僕は両親の顔を写真でしか知らない。
物心が付く前に亡くなってしまい、僕は祖母に引き取られたから。
祖母の家は古く、木の匂いや煮物の香りが混ざって独特の安心感があった。
朝、目を覚ますと、窓から差し込む光の中で祖母が朝食を用意していた。
味噌汁の湯気に顔を近づける僕に、祖母はにっこり笑った。

「透、ちゃんと食べなさいね。元気でいないと学校も大変よ」

その言葉は、孤独だった僕の心をそっと抱きしめるようで、世界は優しさに満ちていた。
ある日、祖母はは埃をかぶった古い日記帳を取り出してきた。
それは、当時父が書いていた日記だった。
ページの中の残されていた写真を指差して、これが父、母と教えてくれたのが僕にとっての両親の思い出だ。
周りはみんな、僕に両親が居ないと知ると同情してくれたけど、寂しいと思うことはあっても悲しいと思った事はあまりない。
だって、覚えていないから。
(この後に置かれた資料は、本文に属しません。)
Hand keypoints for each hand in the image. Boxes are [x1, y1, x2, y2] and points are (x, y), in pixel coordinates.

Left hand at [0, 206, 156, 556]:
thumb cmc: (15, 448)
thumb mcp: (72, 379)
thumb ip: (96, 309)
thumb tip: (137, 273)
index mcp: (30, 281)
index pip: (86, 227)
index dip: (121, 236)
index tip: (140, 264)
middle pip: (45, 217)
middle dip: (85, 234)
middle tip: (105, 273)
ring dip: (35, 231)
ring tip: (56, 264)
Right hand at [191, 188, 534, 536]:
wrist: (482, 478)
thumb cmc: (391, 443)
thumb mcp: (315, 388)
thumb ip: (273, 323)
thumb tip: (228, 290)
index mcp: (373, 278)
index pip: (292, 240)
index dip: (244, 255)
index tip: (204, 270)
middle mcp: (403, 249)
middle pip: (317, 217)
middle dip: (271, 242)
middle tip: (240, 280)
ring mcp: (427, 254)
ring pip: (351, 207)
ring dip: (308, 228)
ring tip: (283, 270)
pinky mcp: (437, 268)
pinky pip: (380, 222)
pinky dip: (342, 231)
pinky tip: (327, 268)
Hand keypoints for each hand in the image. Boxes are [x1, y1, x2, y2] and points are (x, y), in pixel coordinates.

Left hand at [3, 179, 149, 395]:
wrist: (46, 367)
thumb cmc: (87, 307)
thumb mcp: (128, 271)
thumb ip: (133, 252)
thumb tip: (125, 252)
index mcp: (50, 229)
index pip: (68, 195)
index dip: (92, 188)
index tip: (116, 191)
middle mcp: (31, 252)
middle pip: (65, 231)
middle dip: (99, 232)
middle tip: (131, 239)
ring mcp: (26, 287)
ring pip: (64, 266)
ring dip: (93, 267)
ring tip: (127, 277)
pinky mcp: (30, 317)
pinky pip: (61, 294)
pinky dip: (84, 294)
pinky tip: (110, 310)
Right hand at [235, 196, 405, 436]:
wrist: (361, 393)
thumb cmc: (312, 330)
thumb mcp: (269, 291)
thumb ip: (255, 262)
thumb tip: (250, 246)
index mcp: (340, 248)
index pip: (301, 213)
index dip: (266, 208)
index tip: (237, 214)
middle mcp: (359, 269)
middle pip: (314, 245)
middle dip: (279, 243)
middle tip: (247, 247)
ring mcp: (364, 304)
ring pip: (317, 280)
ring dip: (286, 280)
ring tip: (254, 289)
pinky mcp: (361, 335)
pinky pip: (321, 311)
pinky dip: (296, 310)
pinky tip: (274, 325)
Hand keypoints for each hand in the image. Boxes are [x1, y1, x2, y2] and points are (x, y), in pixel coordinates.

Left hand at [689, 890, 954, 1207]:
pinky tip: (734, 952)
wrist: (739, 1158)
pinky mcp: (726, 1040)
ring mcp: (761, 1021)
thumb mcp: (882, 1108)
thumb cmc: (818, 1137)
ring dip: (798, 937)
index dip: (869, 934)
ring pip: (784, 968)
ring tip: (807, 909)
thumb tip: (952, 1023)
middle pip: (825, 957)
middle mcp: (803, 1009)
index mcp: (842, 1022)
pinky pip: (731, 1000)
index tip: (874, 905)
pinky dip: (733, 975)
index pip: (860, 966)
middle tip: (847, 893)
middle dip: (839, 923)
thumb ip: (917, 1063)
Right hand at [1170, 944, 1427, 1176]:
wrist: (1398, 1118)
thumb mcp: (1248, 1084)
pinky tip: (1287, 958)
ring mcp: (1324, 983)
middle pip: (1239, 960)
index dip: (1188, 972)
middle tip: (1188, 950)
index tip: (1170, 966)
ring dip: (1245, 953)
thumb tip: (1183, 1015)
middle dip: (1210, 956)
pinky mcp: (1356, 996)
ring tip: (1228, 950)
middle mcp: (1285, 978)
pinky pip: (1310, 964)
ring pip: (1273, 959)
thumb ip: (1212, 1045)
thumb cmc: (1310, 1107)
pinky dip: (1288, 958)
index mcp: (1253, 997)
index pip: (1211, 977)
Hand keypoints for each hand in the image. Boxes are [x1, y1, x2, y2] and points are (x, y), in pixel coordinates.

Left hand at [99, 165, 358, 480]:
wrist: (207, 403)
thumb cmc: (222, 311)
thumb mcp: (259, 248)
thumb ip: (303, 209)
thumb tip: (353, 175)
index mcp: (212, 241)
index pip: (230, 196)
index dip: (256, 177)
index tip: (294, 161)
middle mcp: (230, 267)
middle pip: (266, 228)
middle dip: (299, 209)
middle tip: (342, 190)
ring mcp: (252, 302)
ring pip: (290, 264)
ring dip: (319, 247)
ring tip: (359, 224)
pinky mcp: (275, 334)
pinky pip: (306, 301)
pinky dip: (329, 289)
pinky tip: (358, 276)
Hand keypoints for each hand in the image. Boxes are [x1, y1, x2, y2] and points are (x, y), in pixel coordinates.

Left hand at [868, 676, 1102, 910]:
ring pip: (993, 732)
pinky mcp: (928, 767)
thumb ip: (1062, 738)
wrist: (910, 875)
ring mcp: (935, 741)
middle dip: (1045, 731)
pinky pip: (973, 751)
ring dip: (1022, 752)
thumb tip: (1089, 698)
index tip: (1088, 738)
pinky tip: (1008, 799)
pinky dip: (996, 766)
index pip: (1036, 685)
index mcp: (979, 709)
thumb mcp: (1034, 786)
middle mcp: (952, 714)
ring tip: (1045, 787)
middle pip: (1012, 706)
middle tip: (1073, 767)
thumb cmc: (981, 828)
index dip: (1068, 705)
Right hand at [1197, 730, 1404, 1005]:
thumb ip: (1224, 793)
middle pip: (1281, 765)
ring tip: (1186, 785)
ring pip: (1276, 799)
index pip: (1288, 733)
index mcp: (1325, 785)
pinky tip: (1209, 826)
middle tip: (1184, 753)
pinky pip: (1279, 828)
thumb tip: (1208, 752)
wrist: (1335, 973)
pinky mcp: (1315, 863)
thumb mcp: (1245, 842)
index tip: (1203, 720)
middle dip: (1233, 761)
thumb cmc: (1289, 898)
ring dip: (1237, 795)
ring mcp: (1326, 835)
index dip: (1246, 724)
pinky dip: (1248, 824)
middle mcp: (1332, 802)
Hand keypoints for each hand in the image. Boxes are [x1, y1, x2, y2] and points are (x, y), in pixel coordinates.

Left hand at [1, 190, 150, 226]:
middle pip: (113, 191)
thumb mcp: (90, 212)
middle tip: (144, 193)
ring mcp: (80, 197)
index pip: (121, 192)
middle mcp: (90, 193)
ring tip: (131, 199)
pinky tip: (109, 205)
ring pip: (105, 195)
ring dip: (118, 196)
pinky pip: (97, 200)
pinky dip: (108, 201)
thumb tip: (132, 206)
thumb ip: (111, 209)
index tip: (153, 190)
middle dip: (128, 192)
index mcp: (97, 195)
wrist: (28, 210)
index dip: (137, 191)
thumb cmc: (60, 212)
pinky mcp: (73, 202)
ただそれだけ。
悲しみを感じるには記憶が必要なんだろうな。
それでも、祖母と過ごす日々の温かさが、少しずつ孤独の隙間を埋めてくれた。
夜、布団に入ると、祖母はそっと手を握って

「大丈夫、透。ばあちゃんがついてるよ」

と囁いた。
その声が眠りに誘う安らぎであり、僕の心の支えだった。
僕はそんな風に冷めた男なんだ。
でも、こんな冷たい僕にも寄り添ってくれる、特別な存在がいる。

「透聞いて!今日の朝ごはん、パンとお味噌汁だった!」

彼女はいつも朝から明るい姿を見せ、パンとお味噌汁の謎組み合わせについても、軽快に話した。小さな声で笑う彼女の仕草、ふとした目線のやり取り。
そんな何気ないことが、僕にとってはかけがえのない時間だった。
僕は黙って彼女を見て、笑っている。
二人で過ごす日常はとても大切なものだった。